(Machine-readable hardware designs)
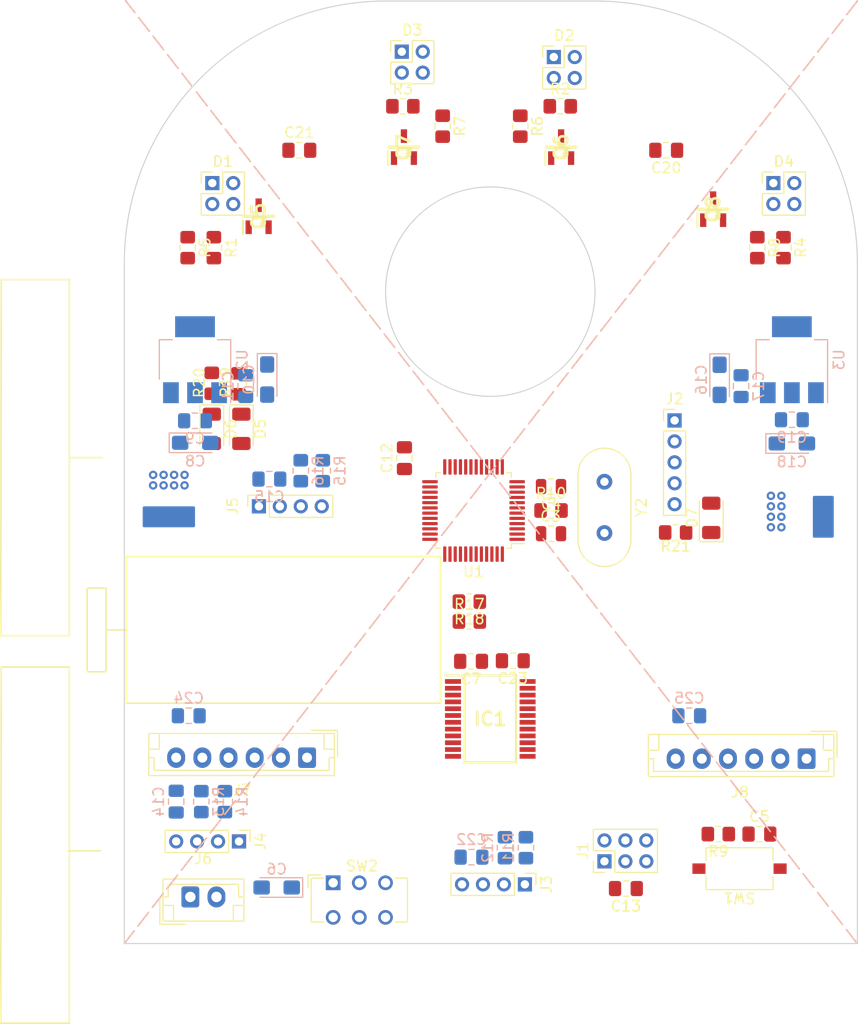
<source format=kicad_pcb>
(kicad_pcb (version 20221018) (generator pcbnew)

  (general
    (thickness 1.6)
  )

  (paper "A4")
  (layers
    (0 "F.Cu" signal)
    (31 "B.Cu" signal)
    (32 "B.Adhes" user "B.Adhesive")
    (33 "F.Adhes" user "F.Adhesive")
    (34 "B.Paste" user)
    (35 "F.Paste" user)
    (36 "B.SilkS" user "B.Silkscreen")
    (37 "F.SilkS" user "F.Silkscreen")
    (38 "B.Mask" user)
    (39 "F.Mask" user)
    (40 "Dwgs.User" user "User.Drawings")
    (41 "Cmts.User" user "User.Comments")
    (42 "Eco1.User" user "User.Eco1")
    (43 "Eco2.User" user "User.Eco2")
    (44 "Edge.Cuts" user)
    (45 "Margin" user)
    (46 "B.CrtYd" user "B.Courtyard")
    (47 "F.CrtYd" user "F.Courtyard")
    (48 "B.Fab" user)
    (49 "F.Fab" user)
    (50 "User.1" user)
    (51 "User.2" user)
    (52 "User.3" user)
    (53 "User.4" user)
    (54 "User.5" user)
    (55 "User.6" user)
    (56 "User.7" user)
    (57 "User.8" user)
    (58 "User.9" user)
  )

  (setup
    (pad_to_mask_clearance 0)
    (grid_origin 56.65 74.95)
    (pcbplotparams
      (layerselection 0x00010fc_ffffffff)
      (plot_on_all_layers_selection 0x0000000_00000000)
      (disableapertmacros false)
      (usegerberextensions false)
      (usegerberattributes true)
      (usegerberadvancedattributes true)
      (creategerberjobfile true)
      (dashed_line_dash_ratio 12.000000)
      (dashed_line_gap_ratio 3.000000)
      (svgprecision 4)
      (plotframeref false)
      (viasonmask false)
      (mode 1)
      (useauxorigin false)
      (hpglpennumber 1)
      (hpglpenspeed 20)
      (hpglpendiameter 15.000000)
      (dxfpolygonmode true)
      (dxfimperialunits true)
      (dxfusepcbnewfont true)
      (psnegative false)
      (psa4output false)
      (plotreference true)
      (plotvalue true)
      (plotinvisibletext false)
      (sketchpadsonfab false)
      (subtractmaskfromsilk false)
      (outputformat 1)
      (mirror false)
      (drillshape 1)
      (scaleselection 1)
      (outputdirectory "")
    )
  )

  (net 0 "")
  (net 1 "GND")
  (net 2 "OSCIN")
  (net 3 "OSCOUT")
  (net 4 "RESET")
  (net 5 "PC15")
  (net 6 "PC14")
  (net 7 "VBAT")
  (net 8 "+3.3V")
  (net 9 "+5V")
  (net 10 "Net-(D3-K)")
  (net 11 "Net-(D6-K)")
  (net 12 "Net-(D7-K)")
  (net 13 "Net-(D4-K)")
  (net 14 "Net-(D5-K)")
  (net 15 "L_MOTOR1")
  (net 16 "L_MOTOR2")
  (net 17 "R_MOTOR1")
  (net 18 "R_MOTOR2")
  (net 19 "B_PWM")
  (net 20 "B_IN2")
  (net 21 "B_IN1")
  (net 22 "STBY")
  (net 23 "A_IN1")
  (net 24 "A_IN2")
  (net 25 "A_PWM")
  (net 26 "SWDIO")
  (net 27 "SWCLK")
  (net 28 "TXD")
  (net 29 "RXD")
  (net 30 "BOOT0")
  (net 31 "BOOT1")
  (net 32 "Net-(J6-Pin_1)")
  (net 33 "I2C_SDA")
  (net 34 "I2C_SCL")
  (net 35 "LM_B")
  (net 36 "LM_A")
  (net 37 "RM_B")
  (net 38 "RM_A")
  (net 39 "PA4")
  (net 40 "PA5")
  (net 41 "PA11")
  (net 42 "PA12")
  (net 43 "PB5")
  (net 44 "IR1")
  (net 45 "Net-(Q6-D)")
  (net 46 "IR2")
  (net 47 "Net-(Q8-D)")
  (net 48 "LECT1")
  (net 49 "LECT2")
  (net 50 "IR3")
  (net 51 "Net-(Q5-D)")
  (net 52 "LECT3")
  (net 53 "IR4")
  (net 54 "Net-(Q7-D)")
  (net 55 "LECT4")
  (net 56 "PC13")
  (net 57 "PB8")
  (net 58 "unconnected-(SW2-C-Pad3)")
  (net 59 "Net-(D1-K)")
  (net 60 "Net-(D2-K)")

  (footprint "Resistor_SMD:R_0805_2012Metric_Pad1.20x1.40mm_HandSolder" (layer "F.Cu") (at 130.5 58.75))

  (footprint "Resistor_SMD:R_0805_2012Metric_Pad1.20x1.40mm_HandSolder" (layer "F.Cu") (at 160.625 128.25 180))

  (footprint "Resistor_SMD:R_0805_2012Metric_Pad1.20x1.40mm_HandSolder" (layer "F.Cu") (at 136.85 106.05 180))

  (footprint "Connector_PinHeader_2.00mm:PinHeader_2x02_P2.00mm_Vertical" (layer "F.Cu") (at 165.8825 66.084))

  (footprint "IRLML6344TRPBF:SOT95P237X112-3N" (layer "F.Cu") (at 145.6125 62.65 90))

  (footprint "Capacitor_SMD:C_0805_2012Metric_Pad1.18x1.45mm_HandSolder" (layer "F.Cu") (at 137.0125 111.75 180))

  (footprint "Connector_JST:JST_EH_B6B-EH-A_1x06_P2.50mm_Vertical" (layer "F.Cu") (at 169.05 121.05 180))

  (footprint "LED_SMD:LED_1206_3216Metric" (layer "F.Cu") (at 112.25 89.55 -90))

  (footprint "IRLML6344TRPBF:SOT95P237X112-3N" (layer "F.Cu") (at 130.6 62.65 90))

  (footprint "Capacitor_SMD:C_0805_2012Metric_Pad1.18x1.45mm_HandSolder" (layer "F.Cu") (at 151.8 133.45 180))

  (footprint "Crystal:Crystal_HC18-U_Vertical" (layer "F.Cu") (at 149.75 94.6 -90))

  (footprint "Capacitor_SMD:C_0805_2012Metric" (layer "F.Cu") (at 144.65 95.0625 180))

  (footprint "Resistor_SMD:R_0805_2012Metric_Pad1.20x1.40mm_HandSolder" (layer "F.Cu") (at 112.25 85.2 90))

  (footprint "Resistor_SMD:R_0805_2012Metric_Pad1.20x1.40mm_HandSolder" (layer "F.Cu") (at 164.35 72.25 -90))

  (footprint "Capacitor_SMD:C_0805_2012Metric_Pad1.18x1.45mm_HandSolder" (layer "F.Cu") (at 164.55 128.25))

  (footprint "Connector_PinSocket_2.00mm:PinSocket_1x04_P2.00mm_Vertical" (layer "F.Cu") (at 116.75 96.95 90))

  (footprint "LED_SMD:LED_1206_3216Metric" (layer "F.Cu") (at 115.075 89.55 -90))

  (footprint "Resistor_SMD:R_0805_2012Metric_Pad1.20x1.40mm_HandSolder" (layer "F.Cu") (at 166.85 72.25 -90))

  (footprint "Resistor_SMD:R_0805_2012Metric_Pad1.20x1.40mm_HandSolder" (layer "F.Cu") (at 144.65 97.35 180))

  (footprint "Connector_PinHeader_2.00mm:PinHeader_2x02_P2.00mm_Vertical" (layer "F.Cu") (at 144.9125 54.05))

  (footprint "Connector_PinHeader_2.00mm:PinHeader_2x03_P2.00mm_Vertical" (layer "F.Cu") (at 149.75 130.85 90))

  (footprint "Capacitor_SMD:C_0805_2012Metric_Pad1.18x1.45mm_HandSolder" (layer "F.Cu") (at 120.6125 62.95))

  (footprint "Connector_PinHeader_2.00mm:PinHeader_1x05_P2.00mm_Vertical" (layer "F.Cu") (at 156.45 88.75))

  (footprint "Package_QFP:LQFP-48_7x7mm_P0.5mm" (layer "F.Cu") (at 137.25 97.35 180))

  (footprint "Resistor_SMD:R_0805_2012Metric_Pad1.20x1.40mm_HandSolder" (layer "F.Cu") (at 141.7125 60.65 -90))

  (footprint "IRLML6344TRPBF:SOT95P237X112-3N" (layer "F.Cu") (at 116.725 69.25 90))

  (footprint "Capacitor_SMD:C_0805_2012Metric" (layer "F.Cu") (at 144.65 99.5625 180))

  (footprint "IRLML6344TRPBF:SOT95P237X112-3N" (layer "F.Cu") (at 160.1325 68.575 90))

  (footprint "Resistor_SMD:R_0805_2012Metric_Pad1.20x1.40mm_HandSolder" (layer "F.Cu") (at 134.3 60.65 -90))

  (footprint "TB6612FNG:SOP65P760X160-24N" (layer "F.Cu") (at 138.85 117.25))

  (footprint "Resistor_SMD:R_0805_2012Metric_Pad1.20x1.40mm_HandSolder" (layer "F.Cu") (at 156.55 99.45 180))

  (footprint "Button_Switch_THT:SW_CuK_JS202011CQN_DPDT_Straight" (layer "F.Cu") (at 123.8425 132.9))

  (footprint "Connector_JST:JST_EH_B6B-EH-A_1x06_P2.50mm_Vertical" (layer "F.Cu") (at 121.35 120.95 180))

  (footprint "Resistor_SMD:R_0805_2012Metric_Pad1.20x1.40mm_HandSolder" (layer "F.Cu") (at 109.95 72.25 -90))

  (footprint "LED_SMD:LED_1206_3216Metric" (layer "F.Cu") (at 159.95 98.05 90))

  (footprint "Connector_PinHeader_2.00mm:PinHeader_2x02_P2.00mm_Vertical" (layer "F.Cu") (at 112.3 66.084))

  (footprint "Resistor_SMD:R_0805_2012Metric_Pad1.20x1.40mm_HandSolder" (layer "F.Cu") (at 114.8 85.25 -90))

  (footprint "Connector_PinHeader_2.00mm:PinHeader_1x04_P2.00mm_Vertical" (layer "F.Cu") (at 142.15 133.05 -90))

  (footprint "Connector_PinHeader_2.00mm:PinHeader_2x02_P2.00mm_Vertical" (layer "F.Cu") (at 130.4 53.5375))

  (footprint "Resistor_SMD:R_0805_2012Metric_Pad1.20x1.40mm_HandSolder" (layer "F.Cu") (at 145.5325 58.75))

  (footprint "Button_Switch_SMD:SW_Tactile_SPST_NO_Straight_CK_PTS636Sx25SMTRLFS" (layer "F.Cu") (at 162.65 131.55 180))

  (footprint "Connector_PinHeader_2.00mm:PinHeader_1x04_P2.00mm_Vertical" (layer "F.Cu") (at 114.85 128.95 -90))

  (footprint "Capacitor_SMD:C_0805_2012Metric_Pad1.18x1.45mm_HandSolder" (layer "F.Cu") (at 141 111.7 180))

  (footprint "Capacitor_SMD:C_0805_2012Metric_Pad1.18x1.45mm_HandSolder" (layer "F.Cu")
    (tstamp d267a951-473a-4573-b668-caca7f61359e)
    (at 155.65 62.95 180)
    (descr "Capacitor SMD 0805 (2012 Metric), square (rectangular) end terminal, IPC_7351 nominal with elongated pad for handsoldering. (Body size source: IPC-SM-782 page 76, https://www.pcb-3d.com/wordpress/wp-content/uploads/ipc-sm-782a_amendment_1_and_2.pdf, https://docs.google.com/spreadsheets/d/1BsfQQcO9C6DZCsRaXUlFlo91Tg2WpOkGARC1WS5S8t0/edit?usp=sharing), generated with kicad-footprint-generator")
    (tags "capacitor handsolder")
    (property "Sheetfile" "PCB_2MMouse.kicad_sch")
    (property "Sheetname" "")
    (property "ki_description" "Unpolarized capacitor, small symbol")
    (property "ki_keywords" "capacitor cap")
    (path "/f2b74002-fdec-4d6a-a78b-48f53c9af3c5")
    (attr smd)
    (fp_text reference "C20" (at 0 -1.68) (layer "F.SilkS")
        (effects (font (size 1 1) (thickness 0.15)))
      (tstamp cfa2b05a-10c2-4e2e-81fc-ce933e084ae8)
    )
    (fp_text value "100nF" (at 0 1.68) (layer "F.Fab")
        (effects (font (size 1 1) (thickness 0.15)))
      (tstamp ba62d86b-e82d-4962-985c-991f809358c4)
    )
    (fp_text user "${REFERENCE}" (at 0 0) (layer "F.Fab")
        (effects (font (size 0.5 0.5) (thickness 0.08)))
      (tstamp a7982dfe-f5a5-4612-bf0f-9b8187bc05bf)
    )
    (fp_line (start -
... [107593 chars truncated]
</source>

What the task asks: If a line in the records above holds the string "CrtYd", copy it.

Your solution:
    (46 "B.CrtYd" user "B.Courtyard")
    (47 "F.CrtYd" user "F.Courtyard")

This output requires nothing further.